Ce que prévoit précisément le texte
Le projet établit que « quiconque cause intentionnellement ou par indifférence la mort d’un citoyen israélien pour des motifs de racisme ou d’hostilité envers une communauté, et dans le but de nuire à l’État d’Israël (…) sera passible de la peine de mort ». Cette formulation soulève plusieurs implications pratiques :
- Application ciblée : visée principalement contre des Palestiniens commettant des attentats anti‑israéliens.
- Asymétrie juridique : le texte, tel que conçu, exclut de fait l’application de la peine capitale aux Israéliens tuant des Palestiniens.
- Critères larges : expressions comme « par indifférence » et « pour nuire à l’État » laissent une grande marge d’interprétation judiciaire.
Motivations défendues par les partisans
Les partisans, emmenés par Itamar Ben‑Gvir, justifient la mesure comme une réponse nécessaire au terrorisme :
- Dissuasion : l’objectif affiché est de créer une « forte dissuasion » contre les attaques.
- Protection des citoyens : défendre la vie des Israéliens face à des attentats meurtriers.

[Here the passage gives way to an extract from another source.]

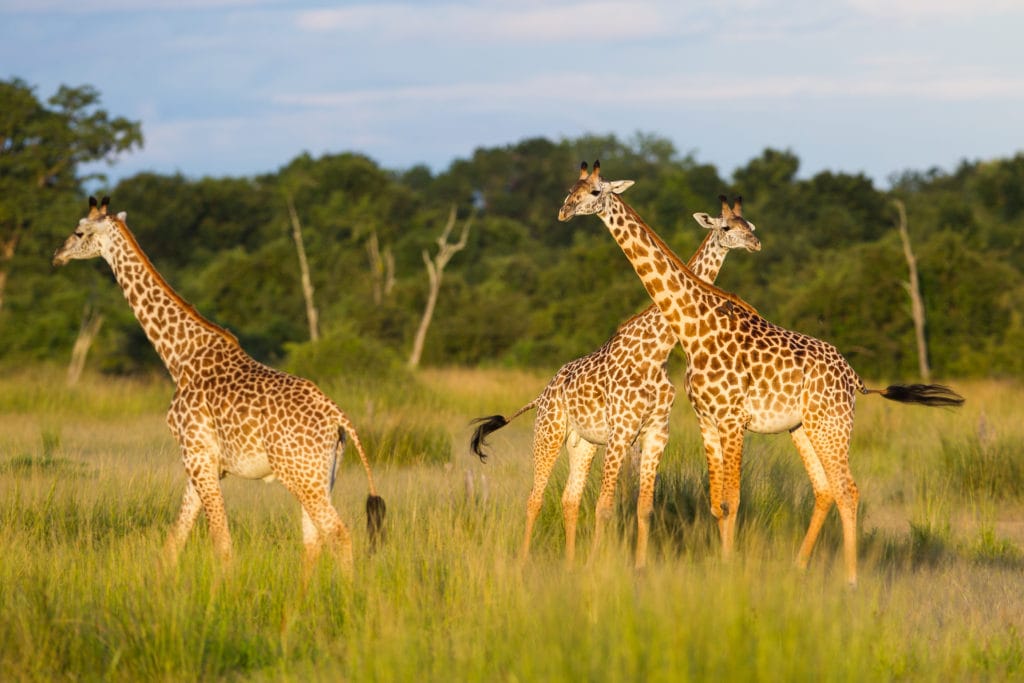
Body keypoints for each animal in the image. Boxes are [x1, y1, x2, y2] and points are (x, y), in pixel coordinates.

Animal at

- Rupture politique : Ben‑Gvir a conditionné son soutien à la majorité gouvernementale à la mise au vote de cette loi, montrant son poids politique.
Exemple : la Commission de la sécurité nationale a estimé que « tout terroriste qui se prépare à commettre un meurtre doit savoir qu’il n’y a qu’une seule punition : la peine de mort ».
Réactions nationales et internationales
La proposition a provoqué des réactions vives :
- Palestiniens : l’Autorité palestinienne a dénoncé une démarche destinée, selon elle, à « poursuivre le génocide et le nettoyage ethnique » sous couvert de légalité.
- Hamas : a qualifié le texte de « violation flagrante du droit international » et appelé la communauté internationale à intervenir.
- Contexte diplomatique : le vote arrive peu après un cessez‑le‑feu fragile négocié sous l’égide des États‑Unis, ce qui accroît les tensions régionales et les inquiétudes des partenaires internationaux.
Cadre légal et précédents historiques
Actuellement, la peine capitale en Israël n’est officiellement prévue que pour des crimes contre l’humanité ou la trahison ; elle n’a été appliquée qu’une fois depuis la création de l’État, en 1962, lors de l’exécution d’Adolf Eichmann pour génocide. Les changements proposés représenteraient donc une rupture majeure :
- Précédent rare : exécution d’Eichmann (1962) comme seul cas réel.
- Élargissement des motifs : inclusion des attaques « racistes » ou « hostiles » visant des citoyens israéliens.
- Interrogations juridiques : conformité au droit international et risques d’applications discriminatoires.
Scénarios possibles et enjeux futurs
Si le texte franchit les deux étapes législatives restantes, plusieurs conséquences peuvent se produire :
- Renforcement des mesures punitives : augmentation des condamnations sévères pour attaques terroristes.
- Impact sur les relations : détérioration des relations avec l’Autorité palestinienne et critique accrue des acteurs internationaux.
- Risques d’escalade : radicalisation accrue, représailles possibles et affaiblissement des efforts de paix.
Exemples concrets : mise en place de procès accélérés, demandes d’intervention d’organisations de défense des droits humains, et pressions diplomatiques pour limiter l’application de la peine capitale.